Firefighters who worked at Ground Zero are 19 percent more likely to have cancer than their colleagues who did not work at the site, according to newly published research that could pave the way for government payments to those suffering from some types of cancer, The Wall Street Journal reported in its Friday edition.

The research marks the first substantive findings on the difficult question of whether working at the World Trade Center site increased cancer risk. For years, firefighters, police officers and construction workers have argued that there is overwhelming anecdotal evidence that work at Ground Zero caused cancer, while researchers continue to caution that it will take 20 or 40 years to prove such a link.

Published in the Sept. 3 issue of the Lancet, the research led by Dr. David Prezant, the head doctor for the New York Fire Department, concludes that an association between World Trade Center exposure and cancer is "biologically plausible" due to findings of "a modest excess of cancer in exposed firefighters."

The study's authors also cautioned against drawing broader conclusions, saying it would be wrong to assume that because cancer is more likely among World Trade Center firefighters, it is also more likely among other groups of people exposed to the site.

"This is not an epidemic but an increased risk," Prezant said Thursday.
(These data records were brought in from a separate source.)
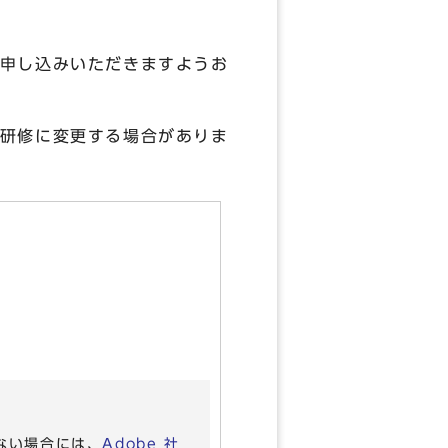
申し込みいただきますようお
研修に変更する場合がありま
いない場合には、
Adobe 社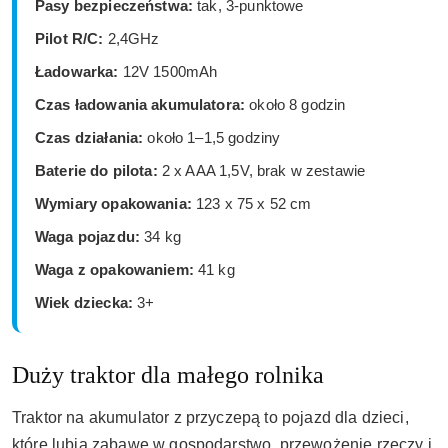
Pasy bezpieczeństwa:
tak, 3-punktowe
Pilot R/C:
2,4GHz
Ładowarka:
12V 1500mAh
Czas ładowania akumulatora:
około 8 godzin
Czas działania:
około 1–1,5 godziny
Baterie do pilota:
2 x AAA 1,5V, brak w zestawie
Wymiary opakowania:
123 x 75 x 52 cm
Waga pojazdu:
34 kg
Waga z opakowaniem:
41 kg
Wiek dziecka:
3+
Duży traktor dla małego rolnika
Traktor na akumulator z przyczepą to pojazd dla dzieci,
które lubią zabawę w gospodarstwo, przewożenie rzeczy i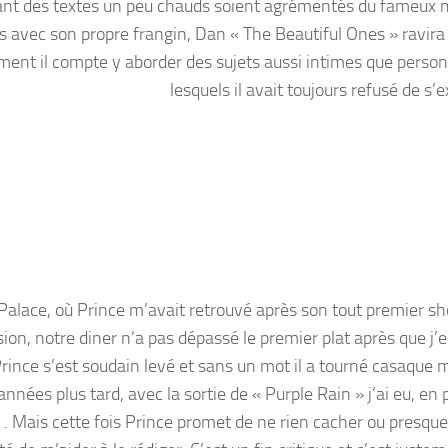
elant des textes un peu chauds soient agrémentés du fameux
s avec son propre frangin, Dan « The Beautiful Ones » ravira 
ment il compte y aborder des sujets aussi intimes que person
lesquels il avait toujours refusé de s’
e Palace, où Prince m’avait retrouvé après son tout premier s
asion, notre diner n’a pas dépassé le premier plat après que j’
Prince s’est soudain levé et sans un mot il a tourné casaque 
ées plus tard, avec la sortie de « Purple Rain » j’ai eu, en p
n . Mais cette fois Prince promet de ne rien cacher ou presque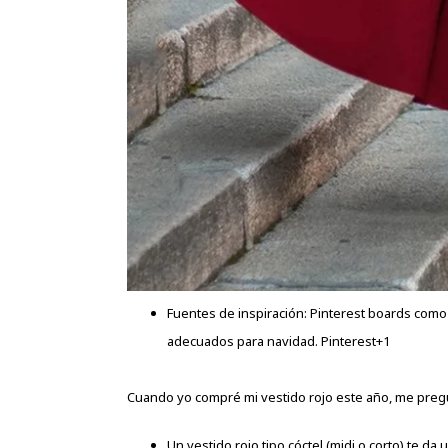
Fuentes de inspiración: Pinterest boards como
adecuados para navidad.
Pinterest
+1
Cuando yo compré mi vestido rojo este año, me pregunt
Un vestido rojo tipo cóctel (midi o corto) te da 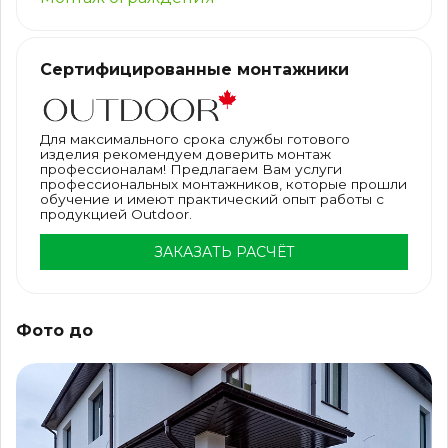
Сертифицированные монтажники
Для максимального срока службы готового
изделия рекомендуем доверить монтаж
профессионалам! Предлагаем Вам услуги
профессиональных монтажников, которые прошли
обучение и имеют практический опыт работы с
продукцией Outdoor.
ЗАКАЗАТЬ РАСЧЁТ
Фото до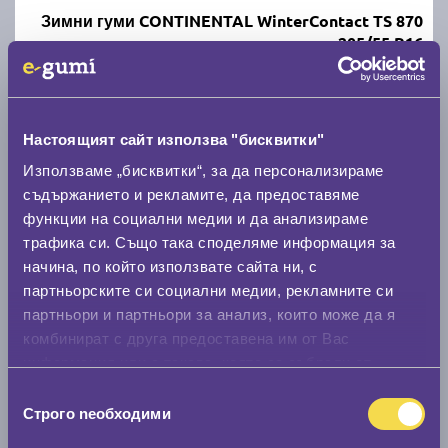
Зимни гуми CONTINENTAL WinterContact TS 870
205/55 R16
C
B
70
Налични над 20 +
|
Доставка от 1 до 2 дни
Настоящият сайт използва "бисквитки"
107.87 € / 210.98 лв.
Използваме „бисквитки“, за да персонализираме
съдържанието и рекламите, да предоставяме
виж повече
функции на социални медии и да анализираме
трафика си. Също така споделяме информация за
начина, по който използвате сайта ни, с
Акцент
партньорските си социални медии, рекламните си
партньори и партньори за анализ, които може да я
комбинират с друга предоставена им от Вас
информация или с такава, която са събрали от
ползването от Ваша страна на услугите им.
Избор
Строго nеобходими
Летни гуми DEBICA PRESTO HP2 205/55 R16
на
съгласие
He added that, at minimum, the study is a reminder for first responders and others to heed doctors' advice on tumor screenings and to participate in cancer monitoring programs.

Advocates for Ground Zero responders and New York lawmakers will try to use the study to try to convince officials overseeing a new Sept. 11 health program to pay compensation to people who developed cancer after exposure to the site. The program's current rules do not allow for payment for cancer, but the rules can be revised.
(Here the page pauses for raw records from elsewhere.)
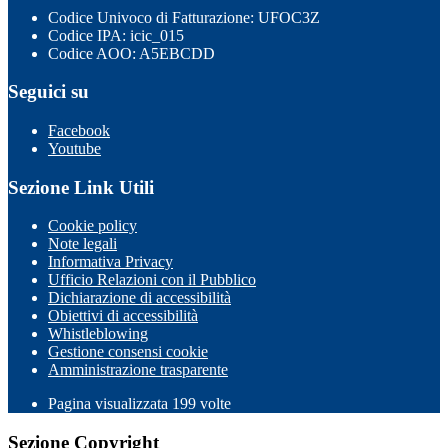
Codice Univoco di Fatturazione: UFOC3Z
Codice IPA: icic_015
Codice AOO: A5EBCDD
Seguici su
Facebook
Youtube
Sezione Link Utili
Cookie policy
Note legali
Informativa Privacy
Ufficio Relazioni con il Pubblico
Dichiarazione di accessibilità
Obiettivi di accessibilità
Whistleblowing
Gestione consensi cookie
Amministrazione trasparente
Pagina visualizzata
199
volte
Sezione Copyright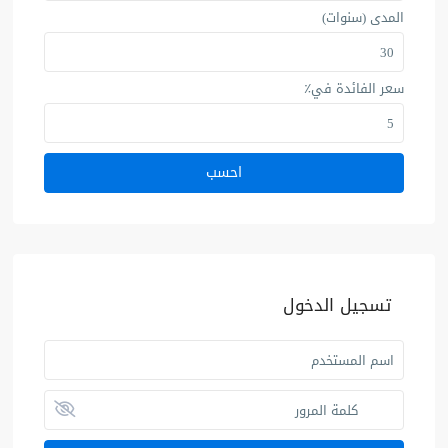
المدى (سنوات)
سعر الفائدة في٪
احسب
تسجيل الدخول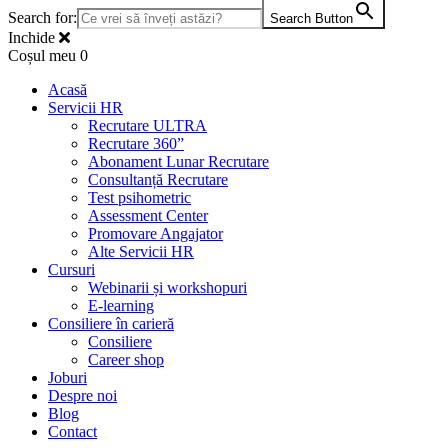
Search for:
Search Button
Inchide
Coșul meu
0
Acasă
Servicii HR
Recrutare ULTRA
Recrutare 360”
Abonament Lunar Recrutare
Consultanță Recrutare
Test psihometric
Assessment Center
Promovare Angajator
Alte Servicii HR
Cursuri
Webinarii și workshopuri
E-learning
Consiliere în carieră
Consiliere
Career shop
Joburi
Despre noi
Blog
Contact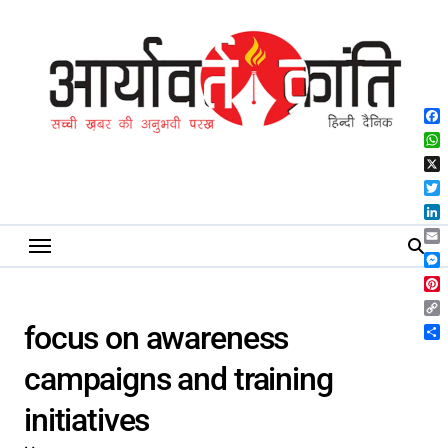
Skip
to
content
Fa
Wh
X
Twi
Lin
Ema
Me
Pin
Co
focus on awareness
Lin
Sh
campaigns and training
initiatives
Even some experts who support compensation for those who have contracted cancer, though, cautioned that the findings do not definitively prove Ground Zero work caused cancer. Dr. James Melius of the New York State Laborers' Health Fund, who reviewed the research, said the new information has limitations.
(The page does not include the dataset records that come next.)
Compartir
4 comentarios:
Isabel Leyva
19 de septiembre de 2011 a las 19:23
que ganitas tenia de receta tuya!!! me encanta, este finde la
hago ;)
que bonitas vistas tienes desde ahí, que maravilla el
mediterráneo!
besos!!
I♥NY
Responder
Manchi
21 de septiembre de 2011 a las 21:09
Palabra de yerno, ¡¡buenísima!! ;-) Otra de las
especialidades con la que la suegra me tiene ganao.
"It is a major study, but it is not definitive," he said. "We know cancers can take up to 40 years or more after exposure to appear, so we know we're nowhere near being able to count them all."

But Melius argues that there's little point to waiting 40 years -- by which time, presumably, many of the Ground Zero workers will have died -- to decide whether they are entitled to compensation for their illnesses.

"We ought to give responders the benefit of the doubt," he said.